A set mapping $F:X \rightrightarrows Y$ is said to be metrically regular for $\overline{x}\in X$ and $\overline{y} \in Y$ if there exists a $\kappa\in(0,\infty)$ for which $$ d(x,F^{-1}(y))\leq \kappa d(y,F(x)) $$ for all $(x,y)\in X\times Y$ close to $(\overline{x},\overline{y})$.
The regularity modulus is defined as the infimum over all $\kappa$ for which the above inequality holds.

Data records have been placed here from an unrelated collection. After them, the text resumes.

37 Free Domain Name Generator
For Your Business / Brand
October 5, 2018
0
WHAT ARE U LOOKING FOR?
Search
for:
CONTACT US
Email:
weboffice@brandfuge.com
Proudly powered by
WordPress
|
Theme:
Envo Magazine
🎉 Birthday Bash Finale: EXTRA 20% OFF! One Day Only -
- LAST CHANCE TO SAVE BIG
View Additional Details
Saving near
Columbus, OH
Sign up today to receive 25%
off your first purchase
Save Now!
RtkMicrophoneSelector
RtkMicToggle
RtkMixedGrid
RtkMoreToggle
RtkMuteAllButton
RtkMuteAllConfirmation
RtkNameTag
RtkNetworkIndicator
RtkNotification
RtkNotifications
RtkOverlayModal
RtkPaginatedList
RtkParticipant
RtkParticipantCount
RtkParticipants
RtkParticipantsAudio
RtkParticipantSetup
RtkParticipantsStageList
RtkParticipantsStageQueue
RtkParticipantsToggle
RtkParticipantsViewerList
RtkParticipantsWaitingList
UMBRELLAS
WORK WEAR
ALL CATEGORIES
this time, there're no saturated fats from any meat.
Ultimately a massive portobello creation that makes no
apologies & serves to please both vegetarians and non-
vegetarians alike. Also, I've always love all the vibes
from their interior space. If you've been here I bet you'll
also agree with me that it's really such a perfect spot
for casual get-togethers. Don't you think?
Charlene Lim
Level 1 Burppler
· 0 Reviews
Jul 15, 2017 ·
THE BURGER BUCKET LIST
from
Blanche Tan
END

I was wondering what the purpose of the regularity modulus is. If you're taking the infimum over arbitrary neighbourhoods of $(\overline{x},\overline{y})$, you're not getting any quantitative result right? I mean, you get the regularity modulus, but given any arbitrary $x\notin F^{-1}(y)$, you can't really say anything about the distance $d(x,F^{-1}(y))$ because you don't know which neighbourhoods for which the regularity modulus holds. I tried looking around but there doesn't seem to be anything regarding the actual neighborhood for which the regularity modulus holds. I think the 'radius of metric regularity' refers to a different thing, regarding the choice of $F$, not the values in the neighborhood for which it holds. Am I missing something about the quantitative value of having a regularity modulus?